[[ Supplied material open ]]
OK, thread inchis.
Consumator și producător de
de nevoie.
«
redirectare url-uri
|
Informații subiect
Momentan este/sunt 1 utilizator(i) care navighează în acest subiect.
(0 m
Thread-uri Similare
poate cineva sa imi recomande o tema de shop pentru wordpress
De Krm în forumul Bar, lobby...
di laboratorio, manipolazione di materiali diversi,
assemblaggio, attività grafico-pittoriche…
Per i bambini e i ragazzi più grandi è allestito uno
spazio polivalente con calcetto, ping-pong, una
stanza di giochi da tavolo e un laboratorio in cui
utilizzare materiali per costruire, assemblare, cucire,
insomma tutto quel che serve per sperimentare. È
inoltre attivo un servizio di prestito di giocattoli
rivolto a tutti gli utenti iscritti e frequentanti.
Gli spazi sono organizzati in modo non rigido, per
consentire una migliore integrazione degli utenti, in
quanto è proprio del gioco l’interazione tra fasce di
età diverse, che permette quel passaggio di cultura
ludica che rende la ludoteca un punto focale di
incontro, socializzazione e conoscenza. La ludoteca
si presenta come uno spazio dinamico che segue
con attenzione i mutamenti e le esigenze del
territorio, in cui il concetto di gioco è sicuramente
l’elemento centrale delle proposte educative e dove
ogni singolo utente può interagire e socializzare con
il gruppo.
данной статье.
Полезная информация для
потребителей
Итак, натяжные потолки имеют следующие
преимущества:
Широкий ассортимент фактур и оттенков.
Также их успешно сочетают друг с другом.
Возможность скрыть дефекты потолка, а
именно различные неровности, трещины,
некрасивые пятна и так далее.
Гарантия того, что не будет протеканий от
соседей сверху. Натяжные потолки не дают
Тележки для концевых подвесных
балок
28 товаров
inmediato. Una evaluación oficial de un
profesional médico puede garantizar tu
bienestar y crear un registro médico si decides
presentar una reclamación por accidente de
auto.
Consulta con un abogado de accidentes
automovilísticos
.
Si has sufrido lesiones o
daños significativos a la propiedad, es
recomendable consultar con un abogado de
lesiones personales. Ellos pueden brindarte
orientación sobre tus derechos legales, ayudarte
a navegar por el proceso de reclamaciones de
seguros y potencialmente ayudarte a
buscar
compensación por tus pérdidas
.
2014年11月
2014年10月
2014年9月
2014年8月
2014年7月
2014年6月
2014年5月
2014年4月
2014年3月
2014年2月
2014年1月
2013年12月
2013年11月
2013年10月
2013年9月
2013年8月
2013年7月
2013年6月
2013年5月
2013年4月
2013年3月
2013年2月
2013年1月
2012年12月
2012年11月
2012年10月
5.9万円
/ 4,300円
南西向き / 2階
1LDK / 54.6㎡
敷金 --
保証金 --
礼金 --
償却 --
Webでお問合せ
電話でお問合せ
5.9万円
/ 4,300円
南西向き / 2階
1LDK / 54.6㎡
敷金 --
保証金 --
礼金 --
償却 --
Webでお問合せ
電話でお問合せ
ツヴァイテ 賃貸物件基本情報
[[ Supplied material closed ]]
### Your assignment:
Reproduce every line of text in the records above, word for word and in the same order.

### Exercise answer:
OK, thread inchis.
Consumator și producător de
de nevoie.
«
redirectare url-uri
|
Informații subiect
Momentan este/sunt 1 utilizator(i) care navighează în acest subiect.
(0 m
Thread-uri Similare
poate cineva sa imi recomande o tema de shop pentru wordpress
De Krm în forumul Bar, lobby...
di laboratorio, manipolazione di materiali diversi,
assemblaggio, attività grafico-pittoriche…
Per i bambini e i ragazzi più grandi è allestito uno
spazio polivalente con calcetto, ping-pong, una
stanza di giochi da tavolo e un laboratorio in cui
utilizzare materiali per costruire, assemblare, cucire,
insomma tutto quel che serve per sperimentare. È
inoltre attivo un servizio di prestito di giocattoli
rivolto a tutti gli utenti iscritti e frequentanti.
Gli spazi sono organizzati in modo non rigido, per
consentire una migliore integrazione degli utenti, in
quanto è proprio del gioco l’interazione tra fasce di
età diverse, che permette quel passaggio di cultura
ludica che rende la ludoteca un punto focale di
incontro, socializzazione e conoscenza. La ludoteca
si presenta come uno spazio dinamico che segue
con attenzione i mutamenti e le esigenze del
territorio, in cui il concetto di gioco è sicuramente
l’elemento centrale delle proposte educative e dove
ogni singolo utente può interagire e socializzare con
il gruppo.
данной статье.
Полезная информация для
потребителей
Итак, натяжные потолки имеют следующие
преимущества:
Широкий ассортимент фактур и оттенков.
Также их успешно сочетают друг с другом.
Возможность скрыть дефекты потолка, а
именно различные неровности, трещины,
некрасивые пятна и так далее.
Гарантия того, что не будет протеканий от
соседей сверху. Натяжные потолки не дают
Тележки для концевых подвесных
балок
28 товаров
inmediato. Una evaluación oficial de un
profesional médico puede garantizar tu
bienestar y crear un registro médico si decides
presentar una reclamación por accidente de
auto.
Consulta con un abogado de accidentes
automovilísticos
.
Si has sufrido lesiones o
daños significativos a la propiedad, es
recomendable consultar con un abogado de
lesiones personales. Ellos pueden brindarte
orientación sobre tus derechos legales, ayudarte
a navegar por el proceso de reclamaciones de
seguros y potencialmente ayudarte a
buscar
compensación por tus pérdidas
.
2014年11月
2014年10月
2014年9月
2014年8月
2014年7月
2014年6月
2014年5月
2014年4月
2014年3月
2014年2月
2014年1月
2013年12月
2013年11月
2013年10月
2013年9月
2013年8月
2013年7月
2013年6月
2013年5月
2013年4月
2013年3月
2013年2月
2013年1月
2012年12月
2012年11月
2012年10月
5.9万円
/ 4,300円
南西向き / 2階
1LDK / 54.6㎡
敷金 --
保証金 --
礼金 --
償却 --
Webでお問合せ
電話でお問合せ
5.9万円
/ 4,300円
南西向き / 2階
1LDK / 54.6㎡
敷金 --
保証金 --
礼金 --
償却 --
Webでお問合せ
電話でお問合せ
ツヴァイテ 賃貸物件基本情報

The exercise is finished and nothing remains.